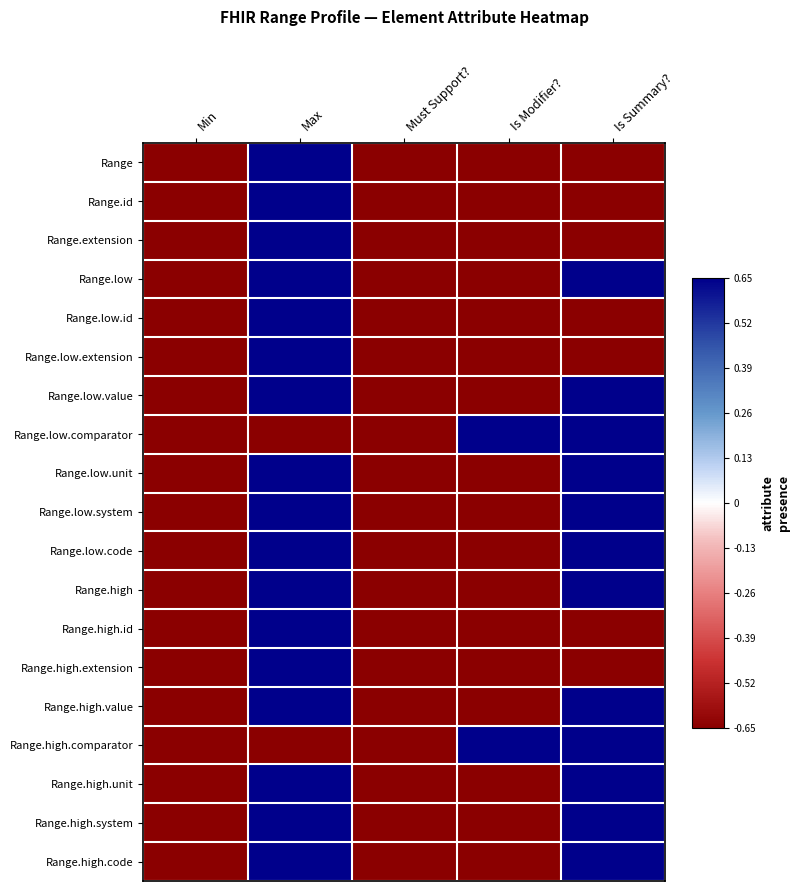

At how many categories does at least one series exceed 0?

3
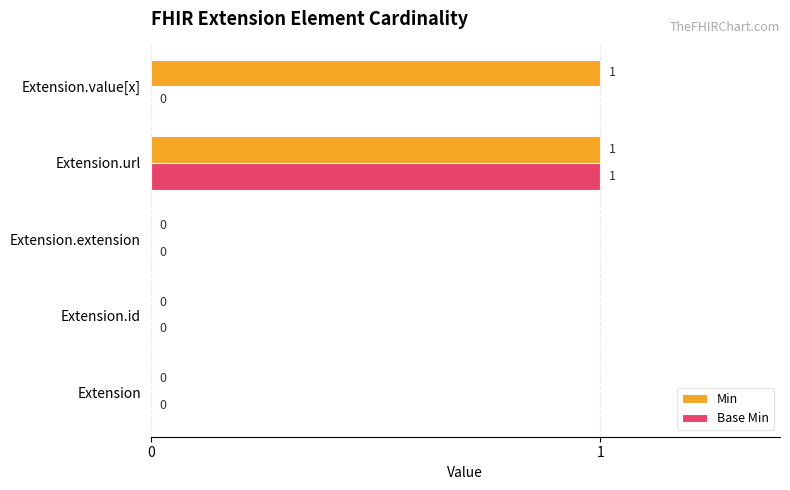

Count the number of data series in this chart.

2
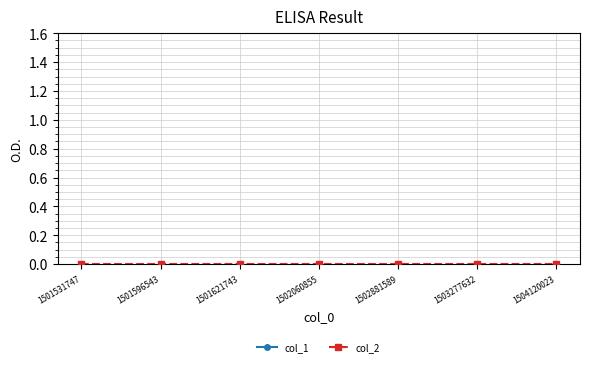

Between 1501596543 and 1502881589, which is larger?

1502881589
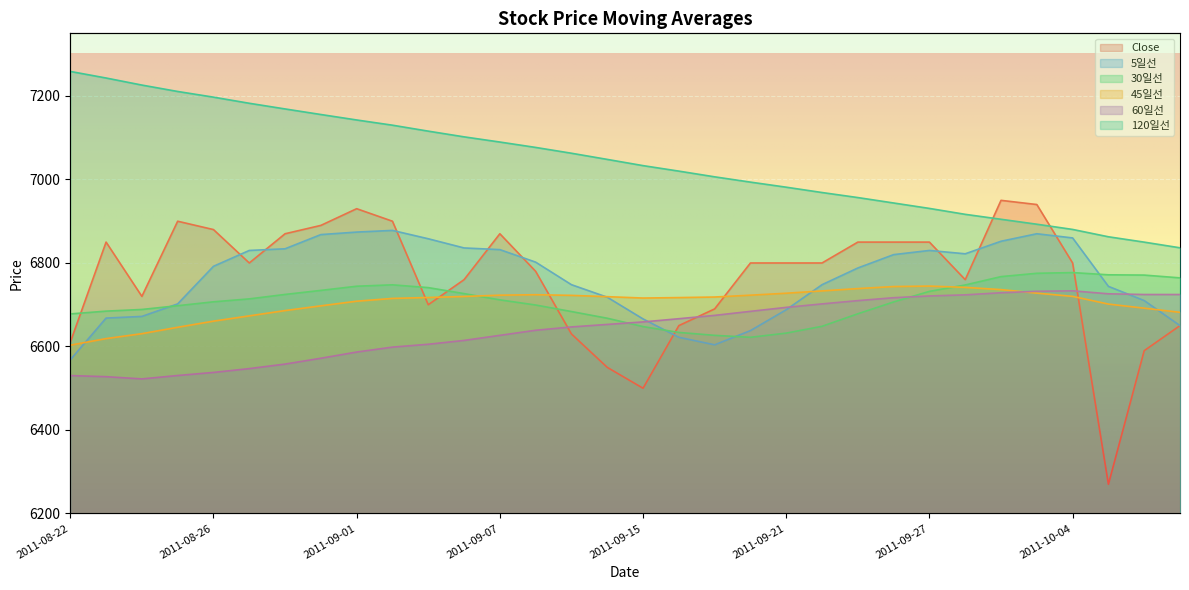

The 5일선 series shows 11552.9 at 2011-09-02. True or false?

False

## Exercise instructions
Turn the lines of the entries above into a numbered list, skipping blank lines and leaving out the pictures.

## Solution for this exercise
1. At how many categories does at least one series exceed 0?
2. 3
3. Count the number of data series in this chart.
4. 2
5. Between 1501596543 and 1502881589, which is larger?
6. 1502881589
7. The 5일선 series shows 11552.9 at 2011-09-02. True or false?
8. False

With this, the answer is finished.